[Exercise inputs Boundary: Start]

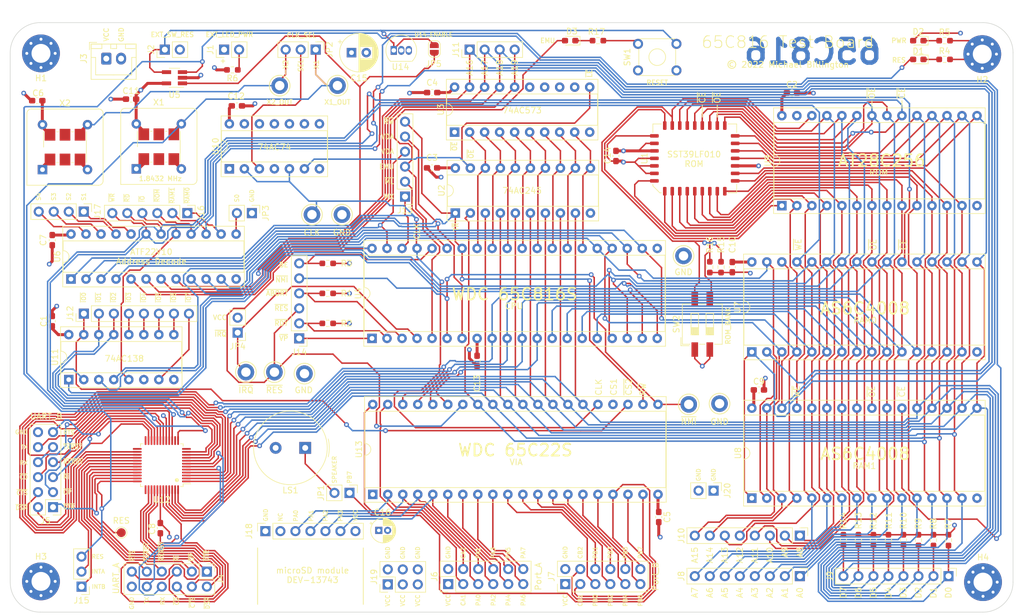
<source format=kicad_pcb>
(kicad_pcb (version 20211014) (generator pcbnew)

  (general
    (thickness 4.69)
  )

  (paper "A4")
  (layers
    (0 "F.Cu" signal)
    (1 "In1.Cu" signal)
    (2 "In2.Cu" signal)
    (31 "B.Cu" signal)
    (32 "B.Adhes" user "B.Adhesive")
    (33 "F.Adhes" user "F.Adhesive")
    (34 "B.Paste" user)
    (35 "F.Paste" user)
    (36 "B.SilkS" user "B.Silkscreen")
    (37 "F.SilkS" user "F.Silkscreen")
    (38 "B.Mask" user)
    (39 "F.Mask" user)
    (40 "Dwgs.User" user "User.Drawings")
    (41 "Cmts.User" user "User.Comments")
    (42 "Eco1.User" user "User.Eco1")
    (43 "Eco2.User" user "User.Eco2")
    (44 "Edge.Cuts" user)
    (45 "Margin" user)
    (46 "B.CrtYd" user "B.Courtyard")
    (47 "F.CrtYd" user "F.Courtyard")
    (48 "B.Fab" user)
    (49 "F.Fab" user)
    (50 "User.1" user)
    (51 "User.2" user)
    (52 "User.3" user)
    (53 "User.4" user)
    (54 "User.5" user)
    (55 "User.6" user)
    (56 "User.7" user)
    (57 "User.8" user)
    (58 "User.9" user)
  )

  (setup
    (stackup
      (layer "F.SilkS" (type "Top Silk Screen"))
      (layer "F.Paste" (type "Top Solder Paste"))
      (layer "F.Mask" (type "Top Solder Mask") (thickness 0.01))
      (layer "F.Cu" (type "copper") (thickness 0.035))
      (layer "dielectric 1" (type "core") (thickness 1.51) (material "FR4") (epsilon_r 4.5) (loss_tangent 0.02))
      (layer "In1.Cu" (type "copper") (thickness 0.035))
      (layer "dielectric 2" (type "prepreg") (thickness 1.51) (material "FR4") (epsilon_r 4.5) (loss_tangent 0.02))
      (layer "In2.Cu" (type "copper") (thickness 0.035))
      (layer "dielectric 3" (type "core") (thickness 1.51) (material "FR4") (epsilon_r 4.5) (loss_tangent 0.02))
      (layer "B.Cu" (type "copper") (thickness 0.035))
      (layer "B.Mask" (type "Bottom Solder Mask") (thickness 0.01))
      (layer "B.Paste" (type "Bottom Solder Paste"))
      (layer "B.SilkS" (type "Bottom Silk Screen"))
      (copper_finish "None")
      (dielectric_constraints no)
    )
    (pad_to_mask_clearance 0)
    (grid_origin 114.046 75.819)
    (pcbplotparams
      (layerselection 0x00010f0_ffffffff)
      (disableapertmacros false)
      (usegerberextensions false)
      (usegerberattributes true)
      (usegerberadvancedattributes true)
      (creategerberjobfile true)
      (svguseinch false)
      (svgprecision 6)
      (excludeedgelayer true)
      (plotframeref false)
      (viasonmask false)
      (mode 1)
      (useauxorigin false)
      (hpglpennumber 1)
      (hpglpenspeed 20)
      (hpglpendiameter 15.000000)
      (dxfpolygonmode true)
      (dxfimperialunits true)
      (dxfusepcbnewfont true)
      (psnegative false)
      (psa4output false)
      (plotreference true)
      (plotvalue true)
      (plotinvisibletext false)
      (sketchpadsonfab false)
      (subtractmaskfromsilk false)
      (outputformat 1)
      (mirror false)
      (drillshape 0)
      (scaleselection 1)
      (outputdirectory "65816-test-board-rev-1.0/")
    )
  )

  (net 0 "")
  (net 1 "+5V")
  (net 2 "GND")
  (net 3 "Net-(D1-Pad1)")
  (net 4 "/CPU& Bank Address Latching/RES")
  (net 5 "Net-(D2-Pad1)")
  (net 6 "/CPU& Bank Address Latching/~{ABORT}")
  (net 7 "Net-(J1-Pad2)")
  (net 8 "/IO/~{UART_DTRA}")
  (net 9 "/CPU& Bank Address Latching/CLK")
  (net 10 "/CPU& Bank Address Latching/CLK_INV")
  (net 11 "/CPU& Bank Address Latching/~{RES}")
  (net 12 "/CPU& Bank Address Latching/~{RW}")
  (net 13 "/CPU& Bank Address Latching/D0")
  (net 14 "/CPU& Bank Address Latching/D1")
  (net 15 "/CPU& Bank Address Latching/D2")
  (net 16 "/CPU& Bank Address Latching/D3")
  (net 17 "/CPU& Bank Address Latching/D4")
  (net 18 "/CPU& Bank Address Latching/D5")
  (net 19 "/CPU& Bank Address Latching/D6")
  (net 20 "/CPU& Bank Address Latching/D7")
  (net 21 "/CPU& Bank Address Latching/DB7")
  (net 22 "/CPU& Bank Address Latching/DB6")
  (net 23 "/CPU& Bank Address Latching/DB5")
  (net 24 "/CPU& Bank Address Latching/DB4")
  (net 25 "/CPU& Bank Address Latching/DB3")
  (net 26 "/CPU& Bank Address Latching/DB2")
  (net 27 "/CPU& Bank Address Latching/DB1")
  (net 28 "/CPU& Bank Address Latching/DB0")
  (net 29 "unconnected-(U3-Pad12)")
  (net 30 "unconnected-(U3-Pad13)")
  (net 31 "unconnected-(U3-Pad14)")
  (net 32 "unconnected-(U3-Pad15)")
  (net 33 "/CPU& Bank Address Latching/A19")
  (net 34 "/CPU& Bank Address Latching/A18")
  (net 35 "/CPU& Bank Address Latching/A17")
  (net 36 "/CPU& Bank Address Latching/A16")
  (net 37 "/CPU& Bank Address Latching/~{NMI}")
  (net 38 "/CPU& Bank Address Latching/A0")
  (net 39 "/CPU& Bank Address Latching/A1")
  (net 40 "/CPU& Bank Address Latching/A2")
  (net 41 "/CPU& Bank Address Latching/A3")
  (net 42 "/CPU& Bank Address Latching/A4")
  (net 43 "/CPU& Bank Address Latching/A5")
  (net 44 "/CPU& Bank Address Latching/A6")
  (net 45 "/CPU& Bank Address Latching/A7")
  (net 46 "/CPU& Bank Address Latching/A8")
  (net 47 "/CPU& Bank Address Latching/A9")
  (net 48 "/CPU& Bank Address Latching/A10")
  (net 49 "/CPU& Bank Address Latching/A11")
  (net 50 "/CPU& Bank Address Latching/A12")
  (net 51 "/CPU& Bank Address Latching/A13")
  (net 52 "/CPU& Bank Address Latching/A14")
  (net 53 "/CPU& Bank Address Latching/A15")
  (net 54 "/Memory/~{RAM0CS}")
  (net 55 "/Memory/~{RAM1CS}")
  (net 56 "/Memory/~{ROMCS}")
  (net 57 "/IO/~{IOCS}")
  (net 58 "/Memory/~{RD}")
  (net 59 "/Memory/~{WR}")
  (net 60 "/Memory/S1")
  (net 61 "/Memory/S2")
  (net 62 "/Memory/S3")
  (net 63 "/Memory/S4")
  (net 64 "/IO/~{IO2}")
  (net 65 "/IO/~{IO1}")
  (net 66 "/IO/~{IO0}")
  (net 67 "/IO/~{UART_DSRA}")
  (net 68 "/IO/~{UART_OPA}")
  (net 69 "/IO/~{UART_CTSA}")
  (net 70 "/IO/~{UART_RIA}")
  (net 71 "/IO/~{UART_CDA}")
  (net 72 "/IO/~{UART_RXRDYA}")
  (net 73 "unconnected-(U12-Pad12)")
  (net 74 "unconnected-(U12-Pad14)")
  (net 75 "/IO/UART_TXA")
  (net 76 "/IO/~{UART_TXRDYA}")
  (net 77 "/IO/~{UART_RTSA}")
  (net 78 "/IO/~{UART_DTRB}")
  (net 79 "/IO/~{UART_DSRB}")
  (net 80 "/IO/~{UART_OPB}")
  (net 81 "unconnected-(U12-Pad24)")
  (net 82 "unconnected-(U12-Pad25)")
  (net 83 "/IO/~{UART_CTSB}")
  (net 84 "/IO/~{UART_RIB}")
  (net 85 "/IO/~{UART_CDB}")
  (net 86 "/IO/~{UART_RXRDYB}")
  (net 87 "/IO/UART_RXB")
  (net 88 "unconnected-(U12-Pad37)")
  (net 89 "/IO/~{UART_TXRDYB}")
  (net 90 "/IO/UART_TXB")
  (net 91 "/IO/~{UART_RTSB}")
  (net 92 "/IO/VIA_CA1")
  (net 93 "/IO/VIA_CA2")
  (net 94 "/IO/VIA_PA0")
  (net 95 "/IO/VIA_PA1")
  (net 96 "/IO/VIA_PA2")
  (net 97 "/IO/VIA_PA3")
  (net 98 "/IO/VIA_PA4")
  (net 99 "/IO/VIA_PA5")
  (net 100 "/IO/VIA_PA6")
  (net 101 "/IO/VIA_PA7")
  (net 102 "/IO/VIA_CB1")
  (net 103 "/IO/VIA_CB2")
  (net 104 "/IO/VIA_PB0")
  (net 105 "/IO/VIA_PB1")
  (net 106 "/IO/VIA_PB2")
  (net 107 "/IO/VIA_PB3")
  (net 108 "/IO/VIA_PB4")
  (net 109 "/IO/VIA_PB5")
  (net 110 "/IO/VIA_PB6")
  (net 111 "/IO/VIA_PB7")
  (net 112 "/IO/SPEAKER")
  (net 113 "/CPU& Bank Address Latching/RDY")
  (net 114 "/CPU& Bank Address Latching/~{RES_BTN}")
  (net 115 "/CPU& Bank Address Latching/BE")
  (net 116 "/CPU& Bank Address Latching/CLK_UART")
  (net 117 "Net-(JP2-Pad2)")
  (net 118 "Net-(JP2-Pad3)")
  (net 119 "unconnected-(U10-Pad8)")
  (net 120 "unconnected-(U10-Pad9)")
  (net 121 "/Memory/ROMSW1")
  (net 122 "/Memory/ROMSW0")
  (net 123 "/IO/UART_RXA")
  (net 124 "/IO/~{IO3}")
  (net 125 "/IO/~{IO4}")
  (net 126 "/IO/~{IO5}")
  (net 127 "/IO/~{IO6}")
  (net 128 "/IO/~{IO7}")
  (net 129 "/CPU& Bank Address Latching/VPA")
  (net 130 "/CPU& Bank Address Latching/VDA")
  (net 131 "/CPU& Bank Address Latching/MX")
  (net 132 "/CPU& Bank Address Latching/EMU")
  (net 133 "/CPU& Bank Address Latching/~{ML}")
  (net 134 "/CPU& Bank Address Latching/~{VP}")
  (net 135 "/CPU& Bank Address Latching/~{IRQ}")
  (net 136 "/IO/UART_INTA")
  (net 137 "/IO/UART_INTB")
  (net 138 "/Memory/S0")
  (net 139 "unconnected-(J18-Pad2)")
  (net 140 "Net-(D3-Pad1)")

  (footprint "Oscillator:Oscillator_DIP-8" (layer "F.Cu") (at 89.662 64.643))

  (footprint "TestPoint:TestPoint_Pad_D1.5mm" (layer "F.Cu") (at 87.122 126.238))

  (footprint "Connector_PinHeader_2.54mm:PinHeader_2x03_P2.54mm_Vertical" (layer "F.Cu") (at 132.207 135.001 90))

  (footprint "Package_DIP:DIP-16_W7.62mm_Socket" (layer "F.Cu") (at 78.232 100.33 90))

  (footprint "Capacitor_SMD:C_0603_1608Metric_Pad1.08x0.95mm_HandSolder" (layer "F.Cu") (at 147.32 97.155 -90))

  (footprint "Package_DIP:DIP-28_W15.24mm_Socket" (layer "F.Cu") (at 198.882 70.876 90))

  (footprint "MountingHole:MountingHole_3.2mm_M3_Pad_Via" (layer "F.Cu") (at 73.533 45.085))

  (footprint "Package_QFP:LQFP-48_7x7mm_P0.5mm" (layer "F.Cu") (at 93.98 114.808 180))

  (footprint "TestPoint:TestPoint_Keystone_5005-5009_Compact" (layer "F.Cu") (at 124.46 72.39))

  (footprint "MountingHole:MountingHole_3.2mm_M3_Pad_Via" (layer "F.Cu") (at 232.918 134.62))

  (footprint "Connector_PinHeader_2.54mm:PinHeader_1x08_P2.54mm_Vertical" (layer "F.Cu") (at 227.076 133.604 -90))

  (footprint "MountingHole:MountingHole_3.2mm_M3_Pad_Via" (layer "F.Cu") (at 73.533 134.493))

  (footprint "LED_SMD:LED_0603_1608Metric_Pad1.05x0.95mm_HandSolder" (layer "F.Cu") (at 221.9725 46.106 180))

  (footprint "Package_DIP:DIP-40_W15.24mm_Socket" (layer "F.Cu") (at 129.667 119.766 90))

  (footprint "Resistor_SMD:R_0603_1608Metric_Pad0.98x0.95mm_HandSolder" (layer "F.Cu") (at 211.836 127.508 90))

  (footprint "TestPoint:TestPoint_Keystone_5005-5009_Compact" (layer "F.Cu") (at 188.341 104.394))

  (footprint "Oscillator:Oscillator_DIP-8" (layer "F.Cu") (at 73.787 64.77))

  (footprint "Resistor_SMD:R_0603_1608Metric_Pad0.98x0.95mm_HandSolder" (layer "F.Cu") (at 186.69 81.28 -90))

  (footprint "Buzzer_Beeper:Buzzer_TDK_PS1240P02BT_D12.2mm_H6.5mm" (layer "F.Cu") (at 118.237 111.887 180))

  (footprint "Package_LCC:PLCC-32_11.4x14.0mm_P1.27mm" (layer "F.Cu") (at 184.15 62.865 90))

  (footprint "Capacitor_SMD:C_0603_1608Metric_Pad1.08x0.95mm_HandSolder" (layer "F.Cu") (at 139.7 64.47 180))

  (footprint "Connector_PinHeader_2.54mm:PinHeader_1x06_P2.54mm_Vertical" (layer "F.Cu") (at 117.221 93.345 180))

  (footprint "Connector_PinHeader_2.54mm:PinHeader_1x02_P2.54mm_Vertical" (layer "F.Cu") (at 187.33 119.126 -90))

  (footprint "Resistor_SMD:R_0603_1608Metric_Pad0.98x0.95mm_HandSolder" (layer "F.Cu") (at 219.456 127.508 90))

  (footprint "Resistor_SMD:R_0603_1608Metric_Pad0.98x0.95mm_HandSolder" (layer "F.Cu") (at 122.047 80.645))

  (footprint "LED_SMD:LED_0603_1608Metric_Pad1.05x0.95mm_HandSolder" (layer "F.Cu") (at 163.068 42.926 180))

  (footprint "Capacitor_SMD:C_0603_1608Metric_Pad1.08x0.95mm_HandSolder" (layer "F.Cu") (at 106.68 53.975))

  (footprint "Connector_PinHeader_2.54mm:PinHeader_1x02_P2.54mm_Vertical" (layer "F.Cu") (at 109.22 72.136 -90))

  (footprint "Capacitor_SMD:C_0603_1608Metric_Pad1.08x0.95mm_HandSolder" (layer "F.Cu") (at 139.72 51.72 180))

  (footprint "MountingHole:MountingHole_3.2mm_M3_Pad_Via" (layer "F.Cu") (at 232.791 45.212))

  (footprint "Connector_PinHeader_2.54mm:PinHeader_2x06_P2.54mm_Vertical" (layer "F.Cu") (at 142.429609 134.946609 90))

  (footprint "TestPoint:TestPoint_Keystone_5005-5009_Compact" (layer "F.Cu") (at 123.698 50.546))

  (footprint "Connector_PinHeader_2.54mm:PinHeader_1x08_P2.54mm_Vertical" (layer "F.Cu") (at 201.93 126.746 -90))

  (footprint "Resistor_SMD:R_0603_1608Metric_Pad0.98x0.95mm_HandSolder" (layer "F.Cu") (at 209.296 127.508 90))

  (footprint "Button_Switch_THT:SW_TH_Tactile_Omron_B3F-10xx" (layer "F.Cu") (at 174.55 43.47))

  (footprint "Jumper:SolderJumper-2_P1.3mm_Open_RoundedPad1.0x1.5mm" (layer "F.Cu") (at 140.081 44.338 -90))

  (footprint "Connector_JST:JST_XH_B2B-XH-A_1x02_P2.50mm_Vertical" (layer "F.Cu") (at 84.582 45.974))

  (footprint "Package_DIP:DIP-32_W15.24mm_Socket" (layer "F.Cu") (at 193.802 95.641 90))

  (footprint "Capacitor_SMD:C_0603_1608Metric_Pad1.08x0.95mm_HandSolder" (layer "F.Cu") (at 170.815 62.4575 -90))

  (footprint "Capacitor_SMD:C_0603_1608Metric_Pad1.08x0.95mm_HandSolder" (layer "F.Cu")
    (tedit 5F68FEEF) (tstamp 7ef211d8-1f35-410b-a00d-cc7d72c03e9c)
    (at 75.438 76.708 -90)
    (descr "Capacitor SMD 0603 (1608 Metric), square (rectangular) end terminal, IPC_7351 nominal with elongated pad for handsoldering. (Body size source: IPC-SM-782 page 76, https://www.pcb-3d.com/wordpress/wp-content/uploads/ipc-sm-782a_amendment_1_and_2.pdf), generated with kicad-footprint-generator")
    (tags "capacitor handsolder")
    (property "Sheetfile" "memory.kicad_sch")
    (property "Sheetname" "Memory")
    (path "/00000000-0000-0000-0000-000061ea29ab/00000000-0000-0000-0000-000061f3719c")
    (attr smd)
    (fp_text reference "C7" (at 0 1.524 90) (layer "F.SilkS")
      (effects (font (size 1 1) (thickness 0.15)))
      (tstamp dd744c68-64f2-4e05-ac51-c6ab5694deeb)
    )
    (fp_text value "0.1 µF" (at 0 1.43 90) (layer "F.Fab")
      (effects (font (size 1 1) (thickness 0.15)))
      (tstamp 8f6a076d-8087-4c54-b553-e6b90e508ed8)
    )
    (fp_text user "${REFERENCE}" (at 0 0 90) (layer "F.Fab")
      (effects (font (size 0.4 0.4) (thickness 0.06)))
      (tstamp 165e21ae-31b3-4012-9c7c-37da47bf9793)
    )
    (fp_line (start -0.146267 0.51) (end 0.146267 0.51) (layer "F.SilkS") (width 0.12) (tstamp 1056c376-e52f-4544-a
... [3525462 chars truncated]
</source>
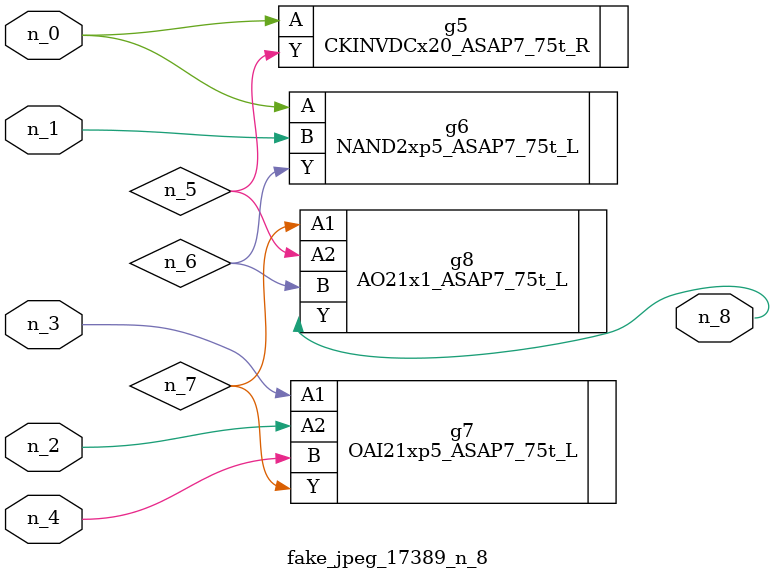
<source format=v>
module fake_jpeg_17389_n_8 (n_3, n_2, n_1, n_0, n_4, n_8);

input n_3;
input n_2;
input n_1;
input n_0;
input n_4;

output n_8;

wire n_6;
wire n_5;
wire n_7;

CKINVDCx20_ASAP7_75t_R g5 ( 
.A(n_0),
.Y(n_5)
);

NAND2xp5_ASAP7_75t_L g6 ( 
.A(n_0),
.B(n_1),
.Y(n_6)
);

OAI21xp5_ASAP7_75t_L g7 ( 
.A1(n_3),
.A2(n_2),
.B(n_4),
.Y(n_7)
);

AO21x1_ASAP7_75t_L g8 ( 
.A1(n_7),
.A2(n_5),
.B(n_6),
.Y(n_8)
);


endmodule
</source>
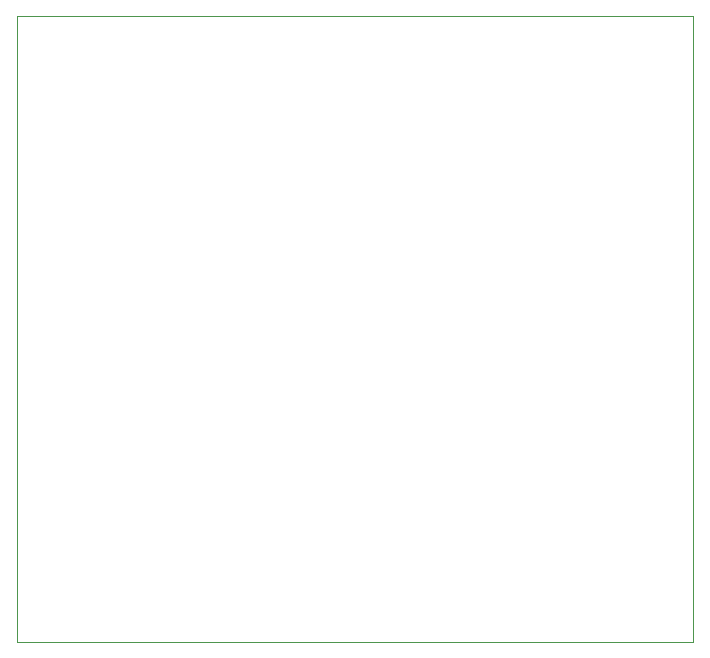
<source format=gbr>
%TF.GenerationSoftware,KiCad,Pcbnew,9.0.0*%
%TF.CreationDate,2025-03-21T22:40:37-06:00*%
%TF.ProjectId,pcb_desgin,7063625f-6465-4736-9769-6e2e6b696361,rev?*%
%TF.SameCoordinates,Original*%
%TF.FileFunction,Profile,NP*%
%FSLAX46Y46*%
G04 Gerber Fmt 4.6, Leading zero omitted, Abs format (unit mm)*
G04 Created by KiCad (PCBNEW 9.0.0) date 2025-03-21 22:40:37*
%MOMM*%
%LPD*%
G01*
G04 APERTURE LIST*
%TA.AperFunction,Profile*%
%ADD10C,0.050000*%
%TD*%
G04 APERTURE END LIST*
D10*
X91600000Y-33100000D02*
X148800000Y-33100000D01*
X148800000Y-86100000D01*
X91600000Y-86100000D01*
X91600000Y-33100000D01*
M02*

</source>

[Exercise inputs Boundary: End]

A bare number is required: the count of lines above with the string "Silkscreen".

2